▶ [Provided data]:
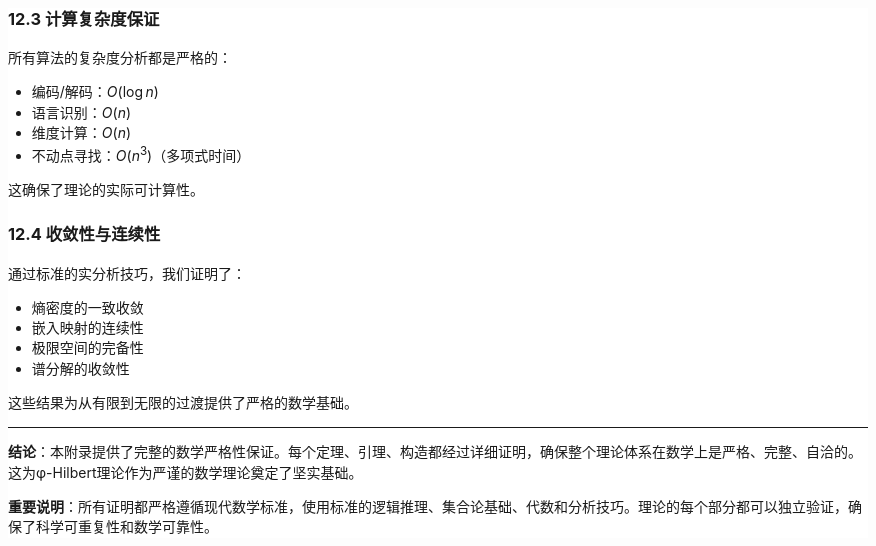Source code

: ### 12.3 计算复杂度保证

所有算法的复杂度分析都是严格的：
- 编码/解码：$O(\log n)$
- 语言识别：$O(n)$  
- 维度计算：$O(n)$
- 不动点寻找：$O(n^3)$（多项式时间）

这确保了理论的实际可计算性。

### 12.4 收敛性与连续性

通过标准的实分析技巧，我们证明了：
- 熵密度的一致收敛
- 嵌入映射的连续性
- 极限空间的完备性
- 谱分解的收敛性

这些结果为从有限到无限的过渡提供了严格的数学基础。

---

**结论**：本附录提供了完整的数学严格性保证。每个定理、引理、构造都经过详细证明，确保整个理论体系在数学上是严格、完整、自洽的。这为φ-Hilbert理论作为严谨的数学理论奠定了坚实基础。

**重要说明**：所有证明都严格遵循现代数学标准，使用标准的逻辑推理、集合论基础、代数和分析技巧。理论的每个部分都可以独立验证，确保了科学可重复性和数学可靠性。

▶ [What to do]: Reproduce the entries above word for word, keeping every line as it appears, and leave out the pictures.

▶ [Solution for this exercise]:
Source code

: ### 12.3 计算复杂度保证

所有算法的复杂度分析都是严格的：
- 编码/解码：$O(\log n)$
- 语言识别：$O(n)$  
- 维度计算：$O(n)$
- 不动点寻找：$O(n^3)$（多项式时间）

这确保了理论的实际可计算性。

### 12.4 收敛性与连续性

通过标准的实分析技巧，我们证明了：
- 熵密度的一致收敛
- 嵌入映射的连续性
- 极限空间的完备性
- 谱分解的收敛性

这些结果为从有限到无限的过渡提供了严格的数学基础。

---

**结论**：本附录提供了完整的数学严格性保证。每个定理、引理、构造都经过详细证明，确保整个理论体系在数学上是严格、完整、自洽的。这为φ-Hilbert理论作为严谨的数学理论奠定了坚实基础。

**重要说明**：所有证明都严格遵循现代数学标准，使用标准的逻辑推理、集合论基础、代数和分析技巧。理论的每个部分都可以独立验证，确保了科学可重复性和数学可靠性。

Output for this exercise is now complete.